How do you know when you’re dealing with a Secret key?


👍 Rule-of-thumb: servers which return CORS errors lack browser support. It strongly indicates you MUST proxy the service, treating it as though secret.

👍 Rule-of-thumb: costly services should (almost) always be proxied or hidden.

👍 Rule-of-thumb: if you do a write operation (file upload, insert db row), you could be dealing with secret keys.


Use cases & features: Secret keys

  • Long-term authorization (credentials, access tokens, JSON Web Tokens)
  • Short-term authorization (OAuth tokens, session store)
  • Access paid/expensive services (for auth, geocoding, file storage, etc)
  • Private part of public/private pair (RECAPTCHA, Stripe, Auth0)
  • Service credentials (Email/SMTP, LDAP/Directory Services)
  • Data encryption & integrity checking

Checklist: Handling Secrets Safely

Quick Overview

Complete the following steps to eliminate secrets from your code:

  • Replace hard-coded keys with environment variables. e.g. process.env.API_SECRET
  • Use a library like dotenv along with a .env file. Add your previously hard-coded secrets to the .env file.
  • Add a .env line in your .gitignore file!

DON’T create a .env file on deployed servers. Use your hosting services’ (e.g. Heroku, Netlify, AWS EC2) provided environment variable management tool: e.g. dashboard or command line.

Related Article: Using dotenv securely in NodeJS


🌍 Non-secret keys

👍 Rule-of-thumb: whenever a key must be sent to the browser in code or inline (e.g. via a <script src="https://my-api/?apiKey=123-abc-456"> tag), it’s definitely a non-secret. A common example is Google Maps.
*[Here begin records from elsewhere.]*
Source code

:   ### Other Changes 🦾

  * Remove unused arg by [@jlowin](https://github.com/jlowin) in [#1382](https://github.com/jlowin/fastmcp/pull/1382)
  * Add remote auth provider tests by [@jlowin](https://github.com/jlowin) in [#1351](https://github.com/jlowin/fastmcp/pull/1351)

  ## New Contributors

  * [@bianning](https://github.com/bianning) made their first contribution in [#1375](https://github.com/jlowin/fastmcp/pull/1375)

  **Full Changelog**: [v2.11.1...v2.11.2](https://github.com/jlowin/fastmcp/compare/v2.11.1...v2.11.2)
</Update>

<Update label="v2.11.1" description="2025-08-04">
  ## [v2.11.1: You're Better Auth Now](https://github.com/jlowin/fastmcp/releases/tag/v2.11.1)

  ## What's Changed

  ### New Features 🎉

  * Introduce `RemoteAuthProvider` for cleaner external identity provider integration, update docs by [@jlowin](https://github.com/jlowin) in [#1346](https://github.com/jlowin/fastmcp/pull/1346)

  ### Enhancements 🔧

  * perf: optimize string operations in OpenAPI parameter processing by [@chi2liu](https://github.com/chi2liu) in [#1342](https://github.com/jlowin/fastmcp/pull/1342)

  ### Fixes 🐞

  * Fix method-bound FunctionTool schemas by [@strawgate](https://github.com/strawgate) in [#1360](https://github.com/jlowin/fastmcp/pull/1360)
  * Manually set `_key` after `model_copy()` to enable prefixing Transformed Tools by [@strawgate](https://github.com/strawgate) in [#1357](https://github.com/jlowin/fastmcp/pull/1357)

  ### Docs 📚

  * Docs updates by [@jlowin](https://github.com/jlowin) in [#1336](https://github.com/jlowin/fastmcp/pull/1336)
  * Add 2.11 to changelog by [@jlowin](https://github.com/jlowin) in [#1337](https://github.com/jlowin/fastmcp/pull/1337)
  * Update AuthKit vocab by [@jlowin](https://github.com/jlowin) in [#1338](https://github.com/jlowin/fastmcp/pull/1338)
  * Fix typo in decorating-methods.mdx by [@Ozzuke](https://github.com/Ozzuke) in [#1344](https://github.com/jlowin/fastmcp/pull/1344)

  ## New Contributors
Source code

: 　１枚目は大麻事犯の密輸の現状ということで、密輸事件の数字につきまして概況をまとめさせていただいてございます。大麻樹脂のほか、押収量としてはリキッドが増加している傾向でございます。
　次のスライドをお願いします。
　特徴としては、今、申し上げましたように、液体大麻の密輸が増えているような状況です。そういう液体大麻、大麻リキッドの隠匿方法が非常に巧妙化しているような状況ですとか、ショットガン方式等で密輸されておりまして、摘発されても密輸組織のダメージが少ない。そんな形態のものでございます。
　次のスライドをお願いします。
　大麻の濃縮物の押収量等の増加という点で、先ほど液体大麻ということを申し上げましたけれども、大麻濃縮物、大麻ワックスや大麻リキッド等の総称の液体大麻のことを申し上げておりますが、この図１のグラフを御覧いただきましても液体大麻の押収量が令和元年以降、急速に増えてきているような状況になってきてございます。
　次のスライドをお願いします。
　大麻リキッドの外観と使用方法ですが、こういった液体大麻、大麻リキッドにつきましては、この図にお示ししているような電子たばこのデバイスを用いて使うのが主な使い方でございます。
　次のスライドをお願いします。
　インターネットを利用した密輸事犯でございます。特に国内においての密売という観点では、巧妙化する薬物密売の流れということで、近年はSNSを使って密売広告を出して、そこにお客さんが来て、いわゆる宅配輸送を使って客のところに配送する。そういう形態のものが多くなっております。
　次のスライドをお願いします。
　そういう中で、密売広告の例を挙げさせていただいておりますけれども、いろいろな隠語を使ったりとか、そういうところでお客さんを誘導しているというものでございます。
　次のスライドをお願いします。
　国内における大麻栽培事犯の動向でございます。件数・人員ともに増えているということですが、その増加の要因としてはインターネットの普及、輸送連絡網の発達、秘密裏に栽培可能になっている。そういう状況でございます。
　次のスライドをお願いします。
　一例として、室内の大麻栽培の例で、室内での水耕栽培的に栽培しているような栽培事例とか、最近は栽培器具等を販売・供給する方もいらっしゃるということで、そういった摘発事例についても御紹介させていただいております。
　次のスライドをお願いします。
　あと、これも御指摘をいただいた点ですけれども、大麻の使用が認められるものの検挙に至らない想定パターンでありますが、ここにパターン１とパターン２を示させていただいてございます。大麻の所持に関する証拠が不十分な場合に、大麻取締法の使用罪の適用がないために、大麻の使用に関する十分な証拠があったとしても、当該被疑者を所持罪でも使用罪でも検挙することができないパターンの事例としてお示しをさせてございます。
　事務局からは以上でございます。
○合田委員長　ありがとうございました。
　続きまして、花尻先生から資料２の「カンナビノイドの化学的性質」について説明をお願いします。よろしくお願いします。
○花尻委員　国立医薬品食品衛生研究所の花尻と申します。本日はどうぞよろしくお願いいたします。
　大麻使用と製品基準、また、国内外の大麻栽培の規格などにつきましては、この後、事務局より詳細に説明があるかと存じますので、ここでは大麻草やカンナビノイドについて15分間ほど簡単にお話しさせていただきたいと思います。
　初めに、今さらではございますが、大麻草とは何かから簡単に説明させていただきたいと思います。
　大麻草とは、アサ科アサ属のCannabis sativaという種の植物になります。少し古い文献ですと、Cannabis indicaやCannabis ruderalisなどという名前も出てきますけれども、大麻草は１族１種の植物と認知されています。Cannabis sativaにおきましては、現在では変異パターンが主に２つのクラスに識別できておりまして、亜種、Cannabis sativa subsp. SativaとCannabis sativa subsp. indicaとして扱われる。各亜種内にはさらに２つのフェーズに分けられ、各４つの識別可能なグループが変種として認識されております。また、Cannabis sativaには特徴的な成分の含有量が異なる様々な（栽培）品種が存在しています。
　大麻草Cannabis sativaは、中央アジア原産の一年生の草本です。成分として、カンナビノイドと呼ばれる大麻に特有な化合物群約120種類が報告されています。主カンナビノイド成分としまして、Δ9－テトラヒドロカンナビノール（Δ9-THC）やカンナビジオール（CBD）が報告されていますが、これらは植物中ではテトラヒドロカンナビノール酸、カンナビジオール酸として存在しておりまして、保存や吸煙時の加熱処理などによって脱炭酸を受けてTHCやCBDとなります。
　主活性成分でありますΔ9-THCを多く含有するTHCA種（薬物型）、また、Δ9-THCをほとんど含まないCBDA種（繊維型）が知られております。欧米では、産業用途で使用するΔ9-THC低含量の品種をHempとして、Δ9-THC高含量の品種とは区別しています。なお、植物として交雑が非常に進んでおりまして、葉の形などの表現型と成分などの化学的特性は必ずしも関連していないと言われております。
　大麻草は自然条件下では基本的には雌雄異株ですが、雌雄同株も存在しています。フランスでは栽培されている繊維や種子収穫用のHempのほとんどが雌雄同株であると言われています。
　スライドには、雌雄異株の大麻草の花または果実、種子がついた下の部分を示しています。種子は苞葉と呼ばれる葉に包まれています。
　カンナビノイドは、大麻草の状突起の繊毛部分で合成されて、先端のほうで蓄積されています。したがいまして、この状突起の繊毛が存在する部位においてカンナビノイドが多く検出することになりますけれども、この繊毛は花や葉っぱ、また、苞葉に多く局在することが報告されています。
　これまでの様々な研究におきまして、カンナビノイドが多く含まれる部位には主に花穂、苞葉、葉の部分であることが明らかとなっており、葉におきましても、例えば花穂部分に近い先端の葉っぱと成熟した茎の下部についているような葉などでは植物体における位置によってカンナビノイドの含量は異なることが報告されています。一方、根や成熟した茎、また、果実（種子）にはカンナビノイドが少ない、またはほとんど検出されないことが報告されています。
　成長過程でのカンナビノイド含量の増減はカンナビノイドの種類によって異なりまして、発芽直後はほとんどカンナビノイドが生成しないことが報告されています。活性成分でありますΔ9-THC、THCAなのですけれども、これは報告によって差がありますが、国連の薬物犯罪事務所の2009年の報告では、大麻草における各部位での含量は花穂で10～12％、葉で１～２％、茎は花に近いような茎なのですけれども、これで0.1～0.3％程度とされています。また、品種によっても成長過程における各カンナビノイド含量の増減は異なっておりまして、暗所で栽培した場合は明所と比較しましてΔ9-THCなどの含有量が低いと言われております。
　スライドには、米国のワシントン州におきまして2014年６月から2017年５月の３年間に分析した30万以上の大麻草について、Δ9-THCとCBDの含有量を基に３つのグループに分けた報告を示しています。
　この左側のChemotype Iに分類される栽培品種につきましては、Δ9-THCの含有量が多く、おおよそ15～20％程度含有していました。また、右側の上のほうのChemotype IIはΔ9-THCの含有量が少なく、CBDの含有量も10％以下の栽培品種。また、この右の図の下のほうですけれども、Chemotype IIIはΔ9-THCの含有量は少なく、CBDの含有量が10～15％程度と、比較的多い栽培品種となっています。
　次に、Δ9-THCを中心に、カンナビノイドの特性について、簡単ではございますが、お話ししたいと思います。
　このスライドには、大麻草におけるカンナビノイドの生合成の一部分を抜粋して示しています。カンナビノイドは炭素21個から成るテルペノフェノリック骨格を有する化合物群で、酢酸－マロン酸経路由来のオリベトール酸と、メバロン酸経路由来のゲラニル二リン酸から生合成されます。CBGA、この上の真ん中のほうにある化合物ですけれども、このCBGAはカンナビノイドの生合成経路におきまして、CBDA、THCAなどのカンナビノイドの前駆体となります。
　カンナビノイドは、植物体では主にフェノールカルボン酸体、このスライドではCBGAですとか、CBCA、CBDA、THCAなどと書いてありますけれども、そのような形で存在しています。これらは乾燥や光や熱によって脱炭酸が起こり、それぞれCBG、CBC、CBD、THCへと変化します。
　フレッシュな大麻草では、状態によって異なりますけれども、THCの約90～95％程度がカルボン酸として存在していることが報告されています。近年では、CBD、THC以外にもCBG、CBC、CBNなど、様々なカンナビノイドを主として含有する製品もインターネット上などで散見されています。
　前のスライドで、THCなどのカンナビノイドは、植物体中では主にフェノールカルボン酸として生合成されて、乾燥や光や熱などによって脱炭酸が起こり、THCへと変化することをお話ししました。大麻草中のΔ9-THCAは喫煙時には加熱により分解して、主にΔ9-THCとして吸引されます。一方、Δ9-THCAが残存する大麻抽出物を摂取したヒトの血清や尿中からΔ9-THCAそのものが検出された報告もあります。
Use cases & features: Non-secret keys

  • Short-term access (user session IDs, JSON Web Tokens)
  • Limiting API access by app/developer (for auth, geocoding, etc)
  • Public part of public/private pair (RECAPTCHA, Stripe, Auth0)
  • Analytics IDs

✅ Handling Non-secrets:

It’s safe to hard-code non-secret (public) keys!

Make this easier to manage long term with a shared config.js for your app.

Example:

// config.js
module.exports = {
  googleMapsKey: '123-abc'
};
// load-map.js
const config = require('./config.js');
const key = config.googleMapsKey;
const src = `//maps.googleapis.com/maps/api/js?key=${key}`;
// ...

Note: There are other Use Cases for environment variables. Some I didn’t cover: CI/CD/testing, feature flags, and runtime configuration for special environments!